• **REQUIREMENT**
Show each line of the listing that contains the word "Quân".

• **EXTRACTED INFORMATION**
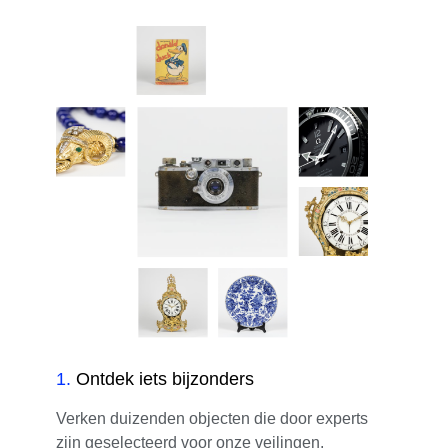
1
.
Ontdek iets bijzonders
Verken duizenden objecten die door experts
zijn geselecteerd voor onze veilingen.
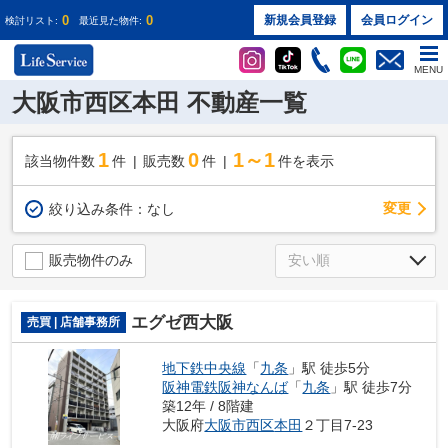
0
0
新規会員登録
会員ログイン
検討リスト:
最近見た物件:
MENU
大阪市西区本田 不動産一覧
1
0
1～1
該当物件数
件
販売数
件
件を表示
変更
絞り込み条件：
なし
販売物件のみ
エグゼ西大阪
売買 | 店舗事務所
地下鉄中央線
「
九条
」駅 徒歩5分
阪神電鉄阪神なんば
「
九条
」駅 徒歩7分
築12年 / 8階建
大阪府
大阪市西区
本田
２丁目7-23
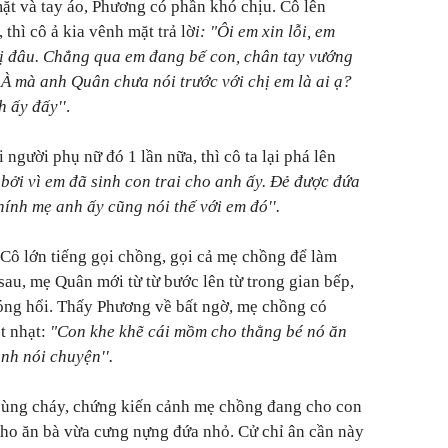
ặt và tay áo, Phương có phần khó chịu. Cô lên
, thì cô ả kia vênh mặt trả lờ
i: "Ôi em xin lỗi, em
hị đâu. Chẳng qua em đang bế con, chân tay vướng
.
À mà anh Quân chưa nói trước với chị em là ai ạ?
h ấy đấy''
.
 người phụ nữ đó 1 lần nữa, thì cô ta lại phá lên
bởi vì em đã sinh con trai cho anh ấy. Đẻ được đứa
Chính mẹ anh ấy cũng nói thế với em đó''.
Cô lớn tiếng gọi chồng, gọi cả mẹ chồng để làm
sau, mẹ Quân mới từ từ bước lên từ trong gian bếp,
nóng hổi. Thấy Phương về bất ngờ, mẹ chồng có
t nhạt:
"Con khe khẽ cái mồm cho thằng bé nó ăn
ình nói chuyện''.
ùng cháy, chứng kiến cảnh mẹ chồng đang cho con
cho ăn bà vừa cưng nựng đứa nhỏ. Cử chỉ ân cần này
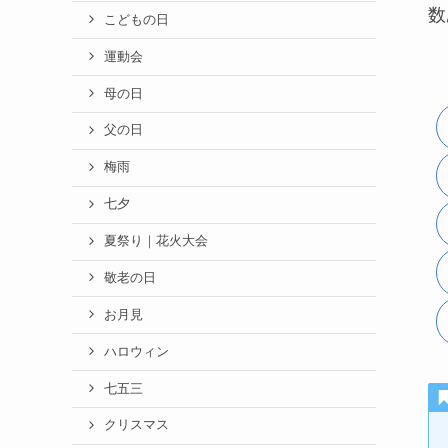
数
こどもの日
運動会
母の日
父の日
梅雨
七夕
夏祭り｜花火大会
敬老の日
お月見
ハロウィン
七五三
クリスマス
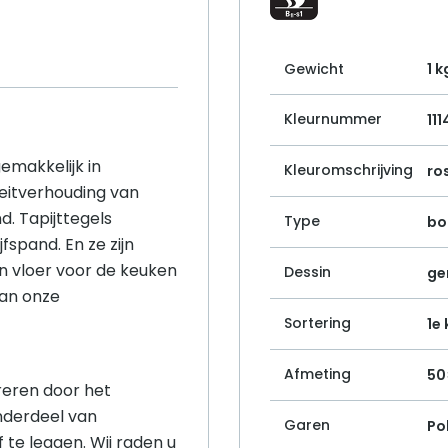
Gewicht
1 k
Kleurnummer
11
gemakkelijk in
Kleuromschrijving
ro
eitverhouding van
d. Tapijttegels
Type
bo
fspand. En ze zijn
n vloer voor de keuken
Dessin
ge
van onze
Sortering
1e
Afmeting
50
ireren door het
nderdeel van
Garen
Po
f te leggen. Wij raden u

• **YOUR RESPONSE**
À mà anh Quân chưa nói trước với chị em là ai ạ?
sau, mẹ Quân mới từ từ bước lên từ trong gian bếp,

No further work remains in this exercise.